____ Given data

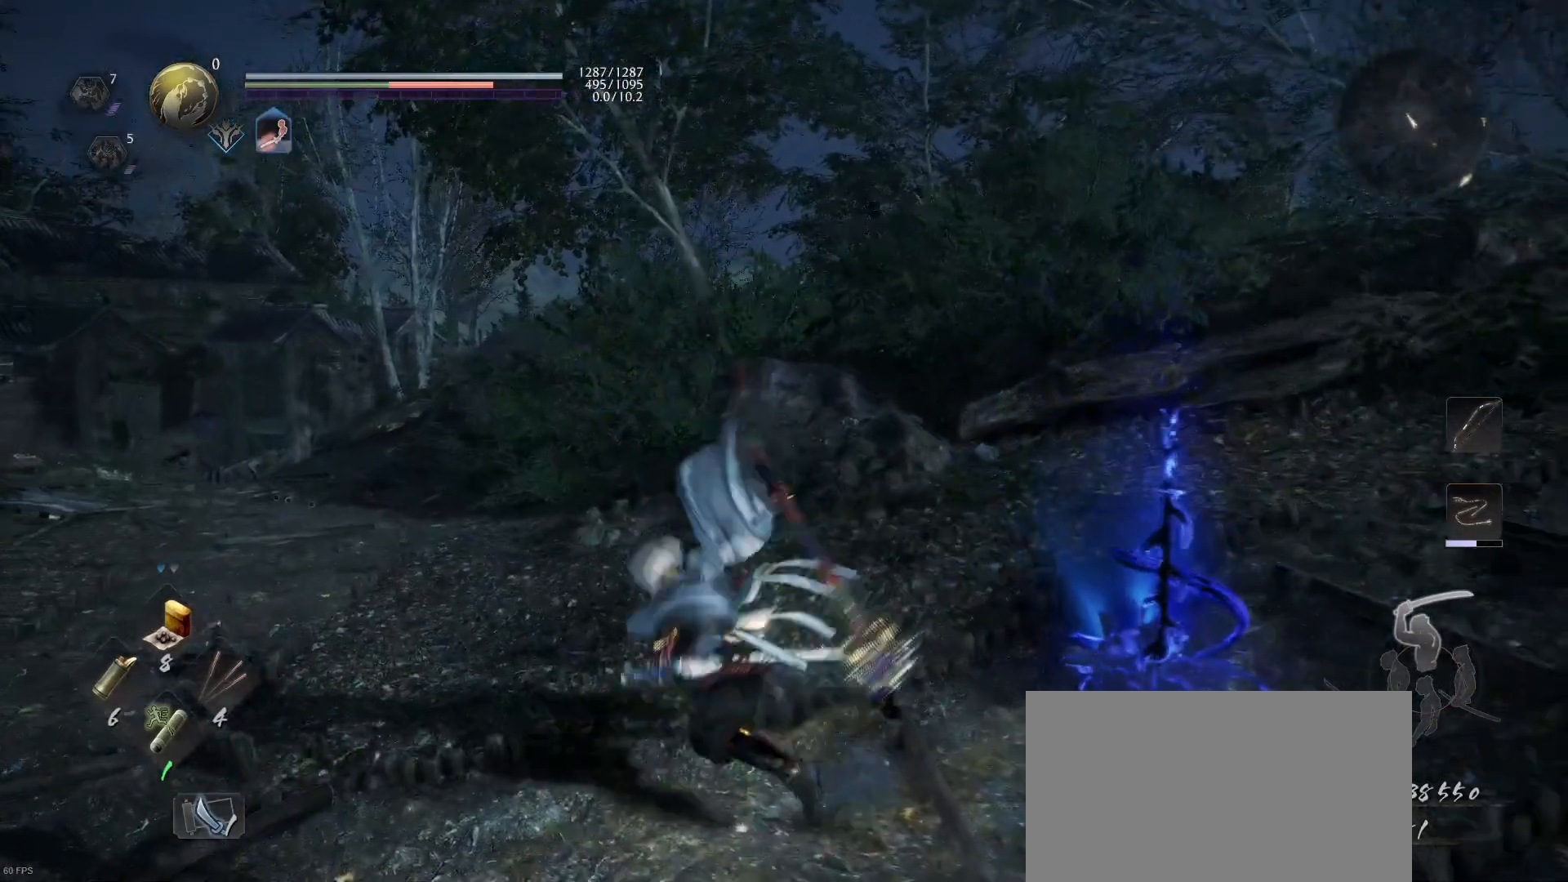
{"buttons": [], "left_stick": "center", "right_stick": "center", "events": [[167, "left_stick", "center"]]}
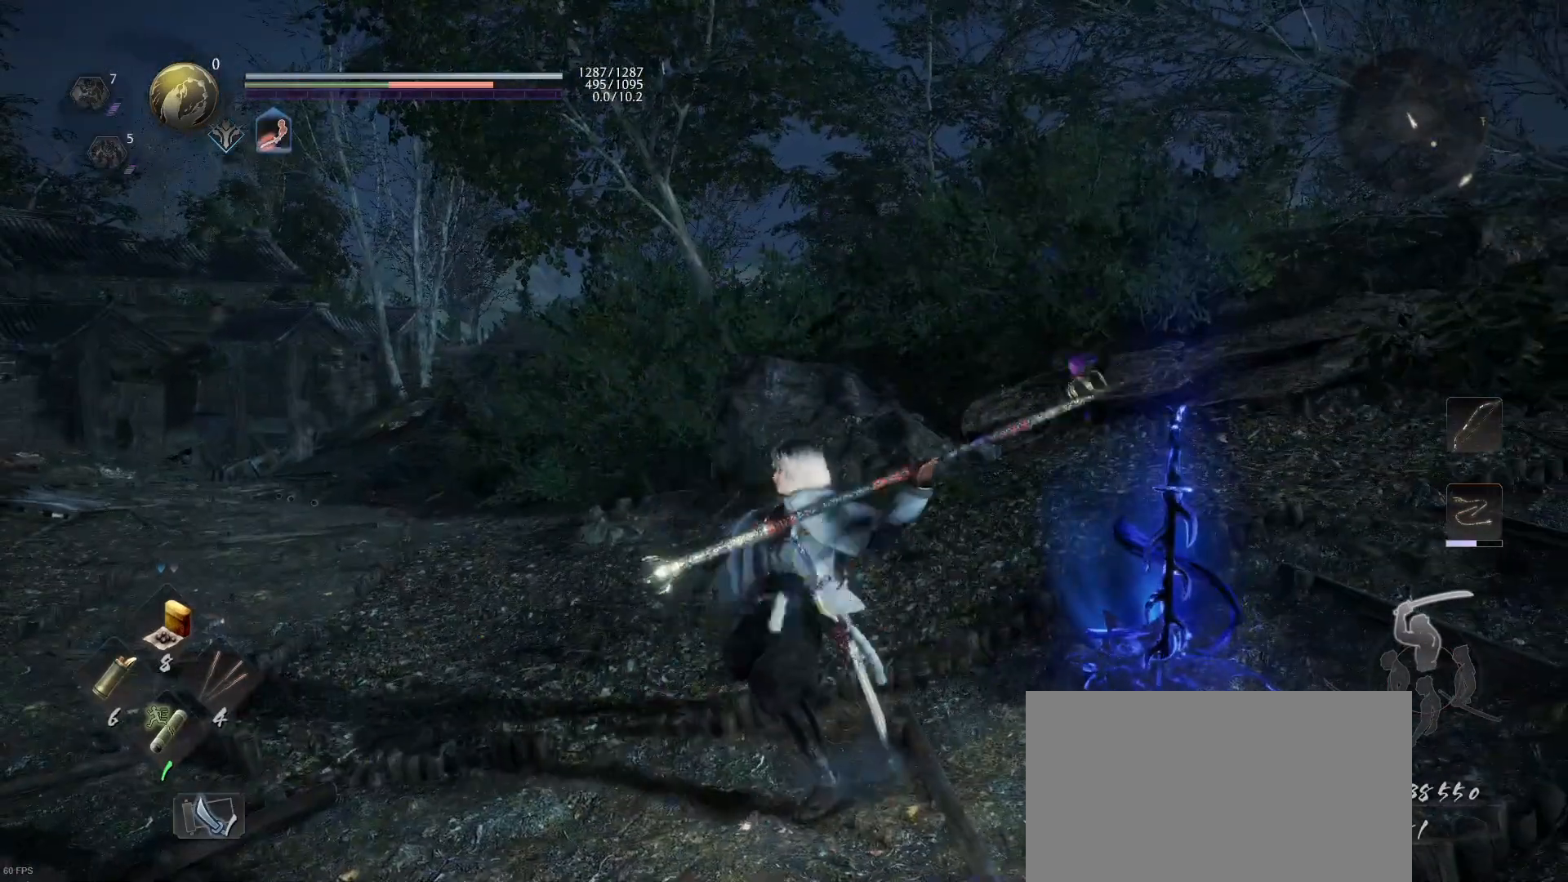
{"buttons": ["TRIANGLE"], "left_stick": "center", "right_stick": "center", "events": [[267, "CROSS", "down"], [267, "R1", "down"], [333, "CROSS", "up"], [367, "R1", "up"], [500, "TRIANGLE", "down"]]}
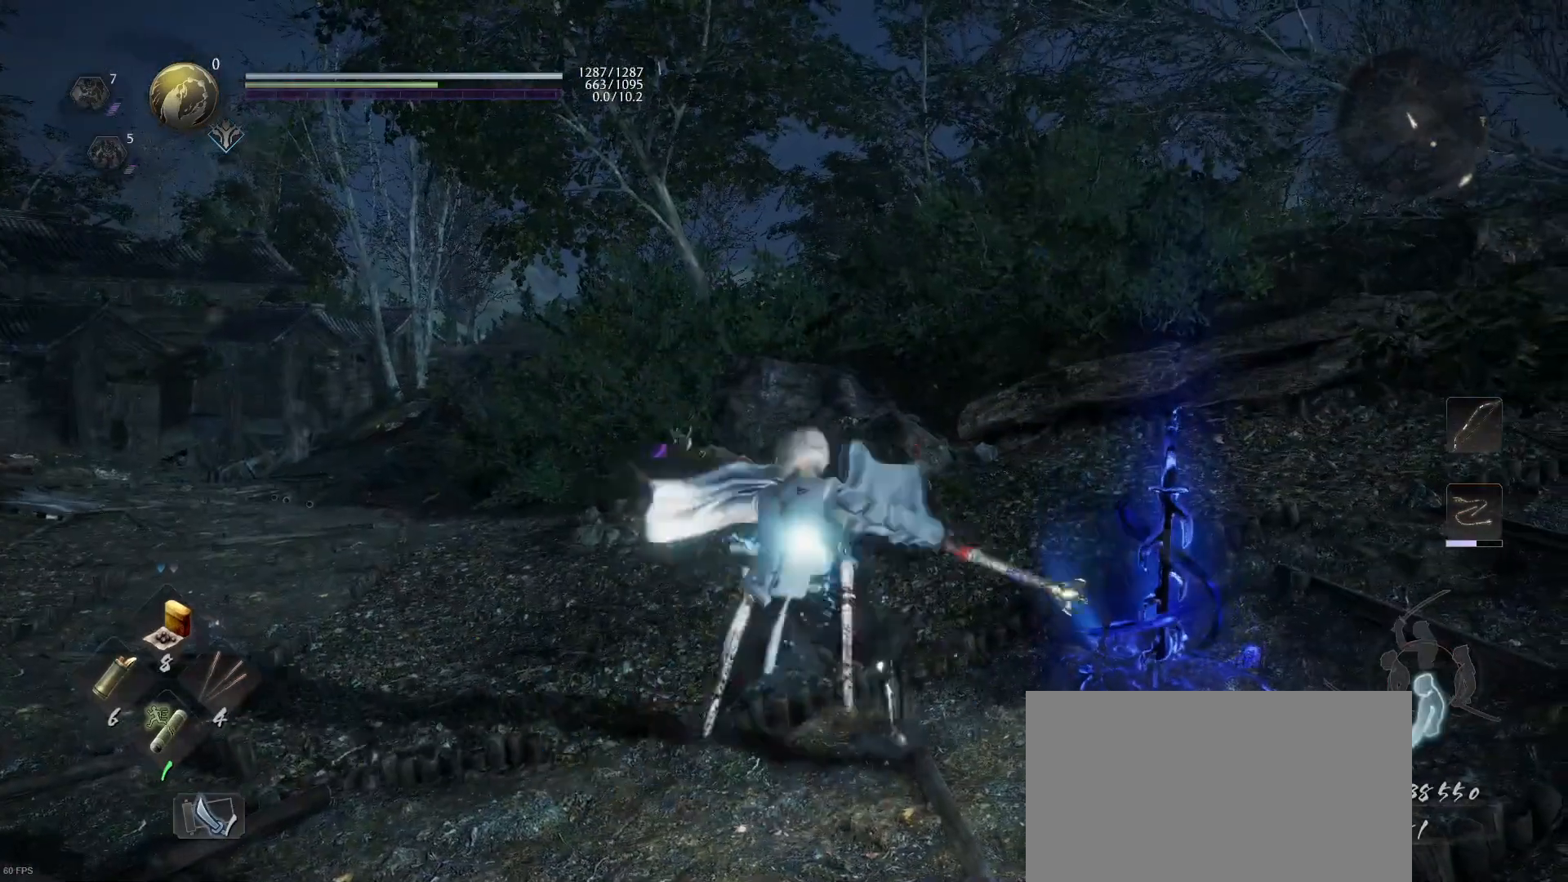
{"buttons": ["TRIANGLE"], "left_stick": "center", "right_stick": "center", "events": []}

________

### [Directions for this task]
Word for word, restate all of the material above except its pictures.

### [Written response]
{"buttons": [], "left_stick": "center", "right_stick": "center", "events": [[167, "left_stick", "center"]]}
{"buttons": ["TRIANGLE"], "left_stick": "center", "right_stick": "center", "events": [[267, "CROSS", "down"], [267, "R1", "down"], [333, "CROSS", "up"], [367, "R1", "up"], [500, "TRIANGLE", "down"]]}
{"buttons": ["TRIANGLE"], "left_stick": "center", "right_stick": "center", "events": []}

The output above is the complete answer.